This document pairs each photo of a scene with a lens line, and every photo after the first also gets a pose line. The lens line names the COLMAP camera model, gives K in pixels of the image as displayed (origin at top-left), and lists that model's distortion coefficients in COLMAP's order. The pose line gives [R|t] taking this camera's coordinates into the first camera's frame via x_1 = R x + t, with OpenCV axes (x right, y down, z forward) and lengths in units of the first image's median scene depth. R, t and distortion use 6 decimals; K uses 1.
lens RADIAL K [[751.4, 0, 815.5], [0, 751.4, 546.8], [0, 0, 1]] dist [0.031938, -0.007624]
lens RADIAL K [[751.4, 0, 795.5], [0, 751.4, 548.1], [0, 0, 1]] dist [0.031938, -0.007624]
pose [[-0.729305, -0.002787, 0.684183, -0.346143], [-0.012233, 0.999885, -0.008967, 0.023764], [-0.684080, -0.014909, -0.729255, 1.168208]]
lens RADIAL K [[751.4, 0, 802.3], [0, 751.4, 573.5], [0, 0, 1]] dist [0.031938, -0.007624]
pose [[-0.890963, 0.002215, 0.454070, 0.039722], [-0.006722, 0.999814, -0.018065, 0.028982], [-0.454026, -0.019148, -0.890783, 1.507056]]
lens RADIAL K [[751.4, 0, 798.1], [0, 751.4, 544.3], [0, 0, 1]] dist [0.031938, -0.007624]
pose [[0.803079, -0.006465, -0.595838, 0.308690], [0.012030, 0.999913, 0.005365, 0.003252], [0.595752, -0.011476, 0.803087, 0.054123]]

========

Try it:
How many lines of the records contain the string "pose"? Reply with the number only.

Answer space:
4